:: Tarefas escritas ::
#1 Que valor da acção indica o excerto da sentença?
#2 Por favor, retome o excerto da sentença logo após a última frase apresentada.

:: Excerto do documento ::
C) Absolvo a ré seguradora A..., S.A. do pedido de condenação no pagamento aos autores de uma indemnização no montante de €50.000,00 pelo dano morte.
D) Absolvo a ré B..., Lda. de todos os pedidos contra si deduzidos.
E) Condeno os autores e a ré seguradora no pagamento das custas processuais, na proporção do respectivo decaimento.
*
Valor da acção – €94.043,09 - artigo 120.º, do Código de Processo do Trabalho.
*
Após trânsito, remeta certidão desta decisão à Autoridade de Supervisão de Seguros e Fundos de Pensões – artigo 137.º, do Código de Processo do Trabalho.
*
Registe e notifique.
(..)».
I.3 Inconformada com a sentença a Ré seguradora apresentou recurso de apelação, o qual foi admitido com o modo de subida e efeito adequados. As alegações foram sintetizadas nas conclusões seguintes:
a) Não considerou o Tribunal a quo que o comportamento do Sinistrado, embora altamente temerário no acto de subida para o telhado, tenha sido grosseiramente negligente ao ponto de se concluir pela descaracterização do acidente, ao abrigo do disposto no artigo 14.º, n.º 1, al. b), da LAT, uma vez que a queda não ocorreu na subida, mas quando já se encontrava em cima do telhado, concluindo pela inexistência de nexo de causalidade entre o seu comportamento e a queda.
b) Acontece que, analisada a factualidade dada como provada, em particular os factos 26, 27, 28, 29, 30, 33, 34, 45, 46, 47, 54 e 55, entendemos que mal andou o Tribunal a quo na sua decisão, dado que o comportamento do Sinistrado sempre conduziria à descaracterização do acidente.

:: Extrato de dados ::
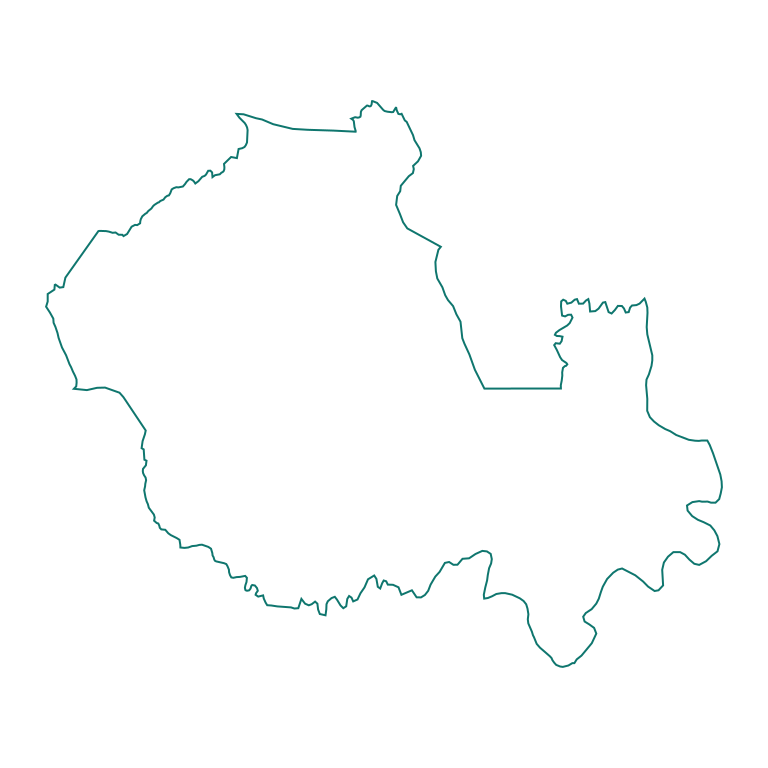 outline of Mecatlán, Veracruz, Mexico
{"feature_id": "50627088B34984367598758", "entity_name": "Mecatlán", "entity_type": "district", "adm_level": 2, "iso_a3": "MEX", "parent_name": "Mexico", "parent_adm1": "Veracruz", "projection": "natural_earth1", "projection_center": [-97.65, 20.21], "detail": "fine", "context": "isolated", "style": "outline", "palette": "teal", "viewbox_px": 768, "rotation_deg": 0, "n_neighbors": 0, "source": "geoboundaries", "source_scale": "gbopen_adm2", "svg_char_len": 6098}
<svg xmlns="http://www.w3.org/2000/svg" viewBox="0 0 768 768"><path d="M574.4,663.1L576.7,659.4L581.5,655.6L591.8,643.2L596.3,633.6L594.1,627.9L589.3,624.4L584.6,621.5L583.2,616.7L585.8,613.0L591.7,609.1L596.3,603.6L598.8,598.7L600.9,592.0L602.8,586.7L607.1,579.0L613.2,572.7L617.8,569.6L622.1,568.5L635.3,575.3L643.1,581.5L648.1,586.6L654.6,591.0L658.5,590.3L663.1,585.4L662.2,569.8L663.9,562.5L668.0,556.7L673.4,552.1L680.1,552.1L684.9,554.7L689.4,559.6L694.3,563.8L699.2,564.9L706.1,561.2L711.7,555.8L717.5,551.3L719.4,544.1L717.4,536.1L714.3,530.3L710.3,525.5L703.7,522.2L697.9,519.8L692.2,516.1L687.6,510.6L687.0,505.5L692.4,502.1L699.2,501.1L702.1,501.7L707.7,501.6L711.1,502.7L715.5,502.7L719.2,499.1L720.7,493.5L721.9,487.3L721.6,481.3L720.3,474.5L713.0,453.2L709.7,444.9L707.3,440.5L701.9,440.5L698.8,440.9L695.0,440.7L688.8,439.8L676.2,435.0L670.2,431.2L665.1,429.0L658.7,425.2L654.0,421.5L649.9,417.2L647.2,410.8L647.3,398.9L646.1,385.2L646.5,379.6L648.9,374.4L651.5,365.9L652.3,360.4L652.3,355.3L647.3,334.4L646.7,327.1L647.5,312.8L647.3,307.5L645.8,301.9L644.5,298.6L639.6,303.6L636.4,305.1L632.0,305.5L630.1,307.6L628.7,312.1L625.7,312.5L624.0,308.5L621.9,306.0L617.9,305.9L614.9,310.0L611.6,313.5L608.6,312.1L605.3,302.1L602.9,302.6L598.6,308.6L595.3,311.1L590.1,311.5L589.4,303.5L588.3,299.1L586.0,300.5L583.1,303.6L578.9,303.7L577.0,299.1L574.7,299.7L571.4,302.6L567.3,303.7L565.8,300.9L563.2,299.7L561.2,301.4L561.0,306.3L562.1,315.6L565.1,316.4L568.1,314.8L571.1,314.7L572.5,317.6L569.7,323.1L567.2,325.5L559.4,330.1L555.9,332.8L554.9,334.8L556.9,336.0L559.6,336.1L562.5,336.7L561.6,341.1L559.8,343.7L555.7,343.2L554.2,345.1L556.8,349.9L560.2,357.3L562.1,360.1L566.4,363.0L567.3,364.3L566.1,365.8L564.9,366.1L563.0,367.8L562.2,372.3L562.3,375.7L561.7,380.7L560.8,385.2L560.9,388.5L484.4,388.6L474.9,369.8L469.4,354.5L464.4,343.6L462.3,338.2L460.5,321.7L456.4,314.3L453.1,306.1L448.0,300.1L445.2,295.2L442.4,287.3L437.3,278.5L435.9,271.3L435.4,262.0L438.4,249.8L440.8,246.8L407.3,228.4L403.1,222.3L400.0,214.2L396.1,204.9L397.2,196.0L400.2,191.2L400.8,185.8L408.8,176.2L412.9,173.1L413.8,169.1L413.1,165.9L418.0,161.3L421.1,155.8L420.8,152.2L419.5,148.3L414.5,140.2L413.0,135.1L406.7,121.9L404.8,120.4L401.6,113.8L400.2,114.3L398.4,113.9L396.7,110.2L396.2,107.8L395.9,107.7L395.5,108.1L393.2,112.0L391.8,112.2L387.4,111.7L384.6,111.0L383.2,109.9L377.1,102.9L372.6,101.1L372.0,101.2L371.6,104.4L370.9,105.9L370.2,106.3L369.2,106.3L367.7,105.6L366.9,105.6L361.6,110.2L360.9,111.9L360.7,115.5L360.4,116.7L359.2,117.4L357.8,117.7L355.1,117.2L351.3,118.7L353.0,119.9L353.8,121.2L354.5,127.0L355.7,131.1L355.6,131.7L333.4,130.6L307.9,129.8L292.7,128.9L273.2,124.2L262.1,119.5L256.0,118.2L243.6,114.3L236.6,113.9L239.5,117.8L244.7,123.0L246.0,125.0L247.1,127.5L247.6,130.1L247.0,142.5L245.8,145.2L244.5,147.0L242.2,148.2L238.6,149.0L236.9,158.1L231.1,157.0L224.0,163.9L224.4,167.2L224.3,169.4L223.6,171.2L222.5,172.2L221.5,172.6L219.8,174.3L215.0,175.2L212.5,177.1L212.1,172.4L210.4,170.7L208.2,170.8L206.0,174.6L204.6,175.9L202.2,176.8L198.4,181.2L195.3,183.5L193.9,181.4L192.7,180.3L190.7,179.2L189.1,179.2L186.5,181.9L185.0,184.1L182.9,186.5L178.4,187.4L176.3,187.2L173.6,188.2L171.7,189.4L170.2,193.3L168.9,195.4L167.3,195.8L165.3,197.2L163.5,199.6L160.3,201.0L158.8,202.4L157.9,202.6L154.4,204.9L153.1,206.1L151.4,208.5L148.3,211.0L146.6,213.1L145.5,213.6L142.3,216.3L140.8,219.2L140.3,221.2L140.1,223.3L137.2,225.1L135.0,224.9L131.6,226.7L127.1,234.0L123.5,236.1L122.4,234.8L118.6,234.7L115.6,232.5L112.6,232.8L108.8,231.6L106.1,231.1L99.9,230.9L98.4,231.1L65.4,277.6L63.3,287.1L59.7,287.6L55.5,284.6L54.8,284.9L54.4,289.6L47.7,294.0L47.7,301.5L46.1,306.7L49.9,312.5L53.3,318.6L53.6,322.8L55.4,326.8L57.5,333.0L58.6,337.9L62.0,347.5L66.1,355.3L69.5,364.2L71.1,367.2L72.9,371.5L75.1,375.9L76.5,379.5L76.6,382.8L76.2,386.4L73.9,388.8L86.9,390.1L97.1,387.8L105.1,387.6L119.5,392.7L123.4,397.1L145.7,430.5L144.9,434.3L142.6,441.1L141.6,448.2L143.7,449.4L144.4,459.7L146.5,460.7L145.9,465.3L143.0,468.9L142.8,471.1L143.1,473.1L144.1,475.3L145.6,477.6L146.1,480.2L145.3,483.8L145.1,486.2L144.2,490.3L145.5,497.4L146.6,501.3L147.9,504.2L148.8,507.7L153.9,514.6L154.7,517.5L154.1,520.7L156.7,523.0L158.3,523.5L159.3,525.7L159.8,527.8L161.3,529.4L165.3,529.8L168.3,533.3L170.8,535.1L176.6,538.0L179.5,539.8L180.3,544.9L180.4,547.5L184.5,547.9L188.2,547.5L192.1,546.1L196.4,545.7L199.4,544.9L202.0,544.7L208.3,546.9L211.0,548.7L212.3,553.0L212.6,555.5L213.6,557.2L214.2,559.4L214.9,560.7L216.2,561.4L224.1,563.2L226.3,564.1L227.5,566.2L228.9,569.6L229.1,572.3L230.0,575.1L231.3,577.4L233.3,577.8L236.6,577.1L240.0,576.9L245.2,575.9L246.9,577.8L246.5,582.0L245.4,585.2L244.9,587.8L245.4,590.0L246.3,590.6L247.6,590.7L249.2,590.3L250.5,588.6L251.3,586.0L252.2,585.0L254.9,585.5L257.0,588.1L257.8,590.8L256.0,593.3L255.6,594.8L258.2,596.6L263.1,595.4L263.8,598.6L265.6,602.6L267.2,605.2L271.4,605.5L277.3,606.4L291.0,607.4L294.4,608.5L298.3,608.2L301.4,598.9L305.1,603.7L308.8,605.3L311.7,604.2L315.1,601.6L317.4,603.7L318.1,609.5L319.8,614.0L325.5,615.3L326.3,609.4L326.5,604.2L327.8,601.3L331.5,598.1L334.8,596.8L336.9,599.5L340.5,605.4L343.3,608.2L346.2,606.3L347.3,598.9L349.1,596.0L351.5,597.6L353.2,601.4L357.5,599.5L360.5,593.2L364.5,587.4L368.0,579.3L374.2,575.5L376.4,578.9L377.8,586.8L380.2,588.5L382.2,583.2L383.7,580.5L386.2,581.3L387.8,584.6L393.0,584.8L398.5,587.3L401.4,594.8L411.9,590.3L416.6,597.3L421.0,597.4L424.9,595.0L428.2,590.8L430.6,584.6L435.3,576.6L439.6,571.9L444.9,562.9L449.1,562.0L453.4,564.8L457.5,564.7L462.5,558.8L469.1,558.3L475.5,554.0L482.3,550.9L486.9,551.4L490.7,553.9L491.8,559.1L491.1,563.5L489.1,568.2L487.8,575.0L487.1,580.4L485.3,587.4L483.8,594.8L484.2,598.6L487.9,598.0L492.0,596.3L496.3,594.0L501.7,593.1L505.0,593.1L512.2,594.7L519.8,598.3L523.6,601.0L526.2,604.3L527.5,608.6L528.4,614.3L527.8,619.3L528.3,623.4L531.9,631.7L533.0,635.3L533.9,637.0L536.7,643.9L540.0,647.7L549.8,656.2L551.5,658.0L552.5,660.3L554.3,662.8L556.2,664.9L560.1,666.5L562.8,666.9L568.4,665.5L572.4,663.1L574.4,663.1Z" fill="none" stroke="#0f766e" stroke-width="2"/></svg>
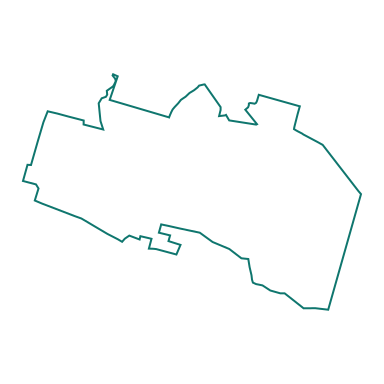 San Juan Chilateca, Oaxaca, Mexico
{"feature_id": "50627088B51184351888865", "entity_name": "San Juan Chilateca", "entity_type": "district", "adm_level": 2, "iso_a3": "MEX", "parent_name": "Mexico", "parent_adm1": "Oaxaca", "projection": "orthographic", "projection_center": [-96.673, 16.828], "detail": "fine", "context": "isolated", "style": "outline", "palette": "teal", "viewbox_px": 384, "rotation_deg": 0, "n_neighbors": 0, "source": "geoboundaries", "source_scale": "gbopen_adm2", "svg_char_len": 1825}
<svg xmlns="http://www.w3.org/2000/svg" viewBox="0 0 384 384"><path d="M117.7,76.3L113.1,74.3L112.6,75.5L115.1,78.6L115.8,81.0L114.1,84.7L113.0,86.4L106.8,90.8L107.2,94.6L105.9,96.8L101.7,98.3L98.7,103.3L99.1,107.1L99.4,110.2L100.5,121.1L103.2,129.5L83.6,124.5L83.7,120.5L68.2,116.5L57.5,113.6L47.7,111.3L43.4,122.3L37.7,141.6L31.0,165.0L27.5,164.8L23.0,181.0L36.0,184.4L38.5,188.5L34.8,200.5L42.1,203.6L74.7,216.1L81.4,218.5L107.4,233.9L117.9,239.3L122.1,241.8L124.8,238.7L129.3,235.6L139.6,239.5L140.4,236.2L148.2,238.0L151.5,238.8L148.9,248.6L153.7,248.8L156.3,249.1L157.0,249.3L163.0,250.9L176.4,254.5L180.5,244.9L168.5,241.1L170.1,235.4L158.9,232.7L161.2,224.4L164.0,225.0L167.9,225.8L179.9,228.5L199.8,232.7L212.6,242.0L229.3,249.0L241.4,258.3L248.3,259.0L249.6,267.1L251.5,275.3L252.0,279.6L252.9,282.6L256.1,284.1L258.7,284.6L262.5,285.4L270.3,290.5L280.2,293.3L284.6,293.3L303.6,308.3L315.3,308.2L328.2,309.7L361.0,194.1L358.5,191.2L322.7,144.9L317.7,142.1L313.0,139.6L306.6,136.2L303.4,134.5L302.0,133.5L301.4,133.2L299.3,132.1L298.9,131.9L298.3,131.6L296.1,130.4L294.0,129.1L294.2,127.7L294.3,127.4L294.5,126.4L297.6,114.2L299.8,106.3L298.3,105.9L258.8,94.8L257.0,100.9L256.1,102.8L255.0,103.5L254.6,103.7L252.5,103.3L250.1,103.0L248.9,103.5L248.8,105.4L248.1,107.3L245.3,109.7L257.0,124.2L256.2,124.6L229.2,120.4L227.5,117.5L226.1,115.1L226.0,114.9L225.0,115.4L219.1,116.1L220.6,110.0L220.6,109.8L220.6,108.6L220.6,107.1L204.7,84.4L203.7,84.5L199.1,85.6L197.6,87.4L194.1,90.2L189.5,93.0L185.6,96.7L182.6,98.7L180.9,99.9L178.2,103.3L174.6,107.1L172.6,109.5L171.5,111.7L171.3,112.0L171.2,112.3L171.0,112.7L170.9,113.0L170.7,113.5L170.5,113.9L170.3,114.3L170.1,114.8L169.9,115.2L169.8,115.6L169.6,116.0L169.4,116.5L169.2,116.9L169.1,117.4L109.7,99.9L117.7,76.3Z" fill="none" stroke="#0f766e" stroke-width="2"/></svg>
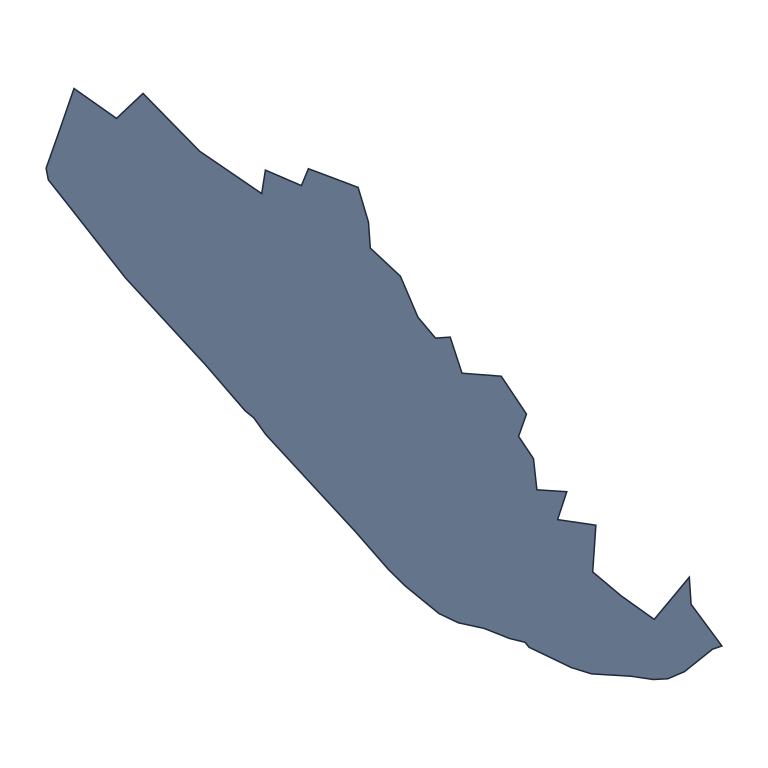 Shumanay, Karakalpakstan, Uzbekistan
{"feature_id": "79887680B6584573429161", "entity_name": "Shumanay", "entity_type": "district", "adm_level": 2, "iso_a3": "UZB", "parent_name": "Uzbekistan", "parent_adm1": "Karakalpakstan", "projection": "mercator", "projection_center": [58.919, 42.669], "detail": "fine", "context": "isolated", "style": "filled", "palette": "slate", "viewbox_px": 768, "rotation_deg": 0, "n_neighbors": 0, "source": "geoboundaries", "source_scale": "gbopen_adm2", "svg_char_len": 808}
<svg xmlns="http://www.w3.org/2000/svg" viewBox="0 0 768 768"><path d="M48.3,179.8L64.1,199.8L125.5,278.0L205.6,365.0L245.0,410.7L253.8,417.9L265.9,434.7L355.4,531.7L388.4,569.5L405.1,585.9L439.0,613.6L458.6,622.9L484.1,628.4L509.5,638.5L525.0,642.3L529.1,647.3L571.3,667.6L591.7,673.9L628.9,676.1L630.1,676.1L653.1,679.5L667.7,678.8L684.4,671.7L712.5,649.2L721.9,646.0L691.1,604.3L689.3,577.2L654.2,619.4L621.1,595.8L592.7,571.9L595.9,525.2L557.6,519.6L566.8,491.7L536.9,489.8L533.5,458.7L518.6,436.4L526.5,414.1L501.2,376.2L462.0,373.2L450.2,337.1L435.5,338.1L418.0,317.3L400.4,276.2L370.3,248.1L368.5,222.2L358.1,187.4L308.4,168.7L301.4,185.6L265.4,170.1L261.7,193.6L199.6,151.2L143.0,93.4L116.5,118.4L74.0,88.5L59.5,130.4L46.1,168.2L48.3,179.8Z" fill="#64748b" stroke="#1e293b" stroke-width="1.5"/></svg>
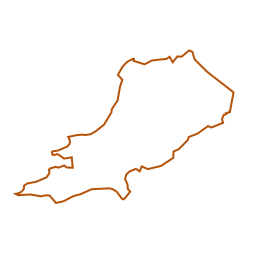 St. Mary's, Maryland, United States of America (orthographic projection), rotated 102°
{"feature_id": "52423323B54982247892787", "entity_name": "St. Mary's", "entity_type": "district", "adm_level": 2, "iso_a3": "USA", "parent_name": "United States of America", "parent_adm1": "Maryland", "projection": "orthographic", "projection_center": [-76.569, 38.273], "detail": "fine", "context": "isolated", "style": "outline", "palette": "amber", "viewbox_px": 256, "rotation_deg": 102, "n_neighbors": 0, "source": "geoboundaries", "source_scale": "gbopen_adm2", "svg_char_len": 1699}
<svg xmlns="http://www.w3.org/2000/svg" viewBox="0 0 256 256"><g transform="rotate(102 128 128)"><path d="M103.2,36.1L99.6,37.9L95.2,37.1L95.0,36.5L94.5,35.8L94.3,35.2L93.9,34.9L93.3,35.2L93.3,34.9L92.9,34.1L92.3,33.9L92.2,33.3L91.8,32.6L91.7,32.9L91.6,32.2L91.2,31.9L90.7,32.0L90.7,31.7L71.2,32.2L56.4,62.6L47.0,77.1L40.1,80.9L40.1,81.0L39.4,84.3L47.1,90.4L47.7,94.6L50.8,96.1L51.1,96.3L54.4,97.9L49.7,102.2L52.5,104.8L54.9,112.5L57.1,118.8L62.2,125.0L61.3,135.7L61.2,136.0L61.0,136.6L59.1,136.6L59.2,137.4L63.7,142.8L69.3,146.1L69.7,146.3L78.1,148.9L80.7,145.4L82.0,143.6L88.6,144.3L89.6,144.4L90.8,144.3L99.0,144.1L103.3,143.9L112.7,147.7L116.4,147.5L129.8,152.2L135.9,157.2L137.5,158.5L141.8,163.1L143.6,167.8L144.2,172.0L145.8,177.1L149.2,184.7L151.6,182.6L154.0,181.8L155.9,182.0L158.8,183.5L161.0,186.7L164.8,192.1L166.4,196.7L167.3,197.4L169.9,196.2L169.5,194.0L168.4,192.3L168.4,190.8L169.8,187.4L171.2,184.2L168.4,176.9L172.0,175.8L178.3,173.8L178.9,177.0L179.4,179.6L178.0,182.7L181.3,187.9L181.0,190.7L184.0,196.1L185.5,196.7L186.1,196.1L186.6,195.8L188.9,195.7L189.0,195.7L193.2,197.4L199.8,206.8L203.2,215.0L205.9,217.6L209.6,217.3L212.3,218.9L214.2,220.8L215.8,224.3L216.6,221.6L213.4,210.0L212.9,198.8L210.8,194.1L210.4,190.6L210.5,190.4L216.3,182.9L213.2,176.1L205.6,166.7L202.9,161.1L195.4,150.7L190.9,133.8L191.0,130.6L192.5,126.1L198.8,118.7L198.6,117.4L196.5,115.9L189.7,112.6L187.8,115.4L183.0,116.9L178.6,120.2L173.8,120.0L170.2,117.5L170.0,117.1L166.4,112.0L166.3,111.7L168.0,107.5L162.7,106.6L164.1,100.0L158.2,87.8L147.8,77.5L141.6,78.6L138.3,74.1L127.6,67.1L124.1,66.6L119.1,58.9L109.5,50.1L110.2,46.6L103.2,36.1Z" fill="none" stroke="#b45309" stroke-width="2"/></g></svg>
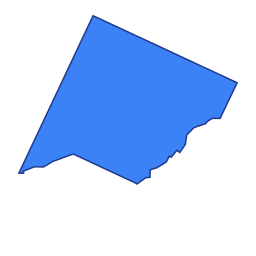 outline of Van Zandt, Texas, United States of America, rotated 115°
{"feature_id": "52423323B97041282112733", "entity_name": "Van Zandt", "entity_type": "district", "adm_level": 2, "iso_a3": "USA", "parent_name": "United States of America", "parent_adm1": "Texas", "projection": "robinson", "projection_center": [-95.727, 32.597], "detail": "fine", "context": "isolated", "style": "filled", "palette": "blue", "viewbox_px": 256, "rotation_deg": 115, "n_neighbors": 0, "source": "geoboundaries", "source_scale": "gbopen_adm2", "svg_char_len": 480}
<svg xmlns="http://www.w3.org/2000/svg" viewBox="0 0 256 256"><g transform="rotate(115 128 128)"><path d="M41.0,207.1L215.1,207.8L213.0,203.5L211.3,204.6L202.7,196.4L199.0,188.1L190.1,182.1L174.7,166.6L174.7,98.2L175.0,96.2L165.8,91.1L163.4,87.2L156.5,90.2L151.6,84.8L142.5,78.9L136.2,78.7L136.2,76.5L127.6,74.3L128.3,70.7L118.8,69.1L109.5,71.8L99.9,68.5L91.3,59.6L88.1,58.6L83.7,55.8L80.4,48.6L40.9,48.2L41.0,207.1Z" fill="#3b82f6" stroke="#1e3a8a" stroke-width="1.5"/></g></svg>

:: Resultados esperados ::
#1 €94.043,09.

#2
c) Na medida em que, encontrando-se o telhado do armazém molhado, após uma noite e madrugada de chuva intensa, sem qualquer formação para subida a telhados e autorização da entidade empregadora para o efeito, tendo, inclusive, sido advertido para nada fazer até à chegada do sócio-gerente às instalações, por livre iniciativa, decidiu subir ao telhado, suportando o seu peso em meras telhas de plástico que viriam a partir.
d) Sendo certo que tal acto não se integrava no exercício habitual das suas funções, nem se equipou devidamente com os equipamentos de protecção individual.
e) Nesta feita, o comportamento do Sinistrado não pode ser havido como uma simples imprudência, mas antes como negligência grosseira, nos moldes previstos no artigo 14.º, n.º 1, al. b), e n.º 3, da LAT, na medida em que o acto de subir ao telhado, nas circunstâncias apuradas e dadas como provadas pelo Tribunal a quo, conduziu à sua queda e consequente morte, sendo irrelevante o desconhecimento do que o motivou a subir ao telhado ou o facto da queda não ter ocorrido na subida.
f) Termos em que, deverá a sentença recorrida ser revogada e substituída por decisão que aplique o disposto no artigo 14.º, n.º 1, al. b), da LAT, mormente a descaracterização do acidente em apreço, com a inerente absolvição da Recorrente do pedido.
Conclui pugnando pela procedência do recurso, revogando-se a sentença recorrida, com as legais consequências.
I.4 A recorrida A., por si e em representação de seu filho, apresentou contra-alegações, que encerrou com as conclusões seguintes:
I. No dia 18 de Fevereiro de 2021, o falecido-sinistrado encontrava-se no seu local de trabalho, cumprindo o seu horário de trabalho, pelo que o acidente que o vitimou ocorreu no tempo e no local de trabalho, tratando-se, por isso, de acidente de trabalho na acepção prevista no n.º 1 do art.º 8.º da LAT.
II. Os Autores alegaram e provaram o nexo de causalidade entre as lesões sofridas e o acidente (art.º 10.º, n.º 1 da LAT) sendo inexigível que provassem que o acidente que vitimou o falecido-sinistrado tivesse ocorrido no cumprimento de ordens da entidade empregadora, mas tão só que o falecido-sinistrado estivesse em situação de poder receber ordens, o que lograram provar.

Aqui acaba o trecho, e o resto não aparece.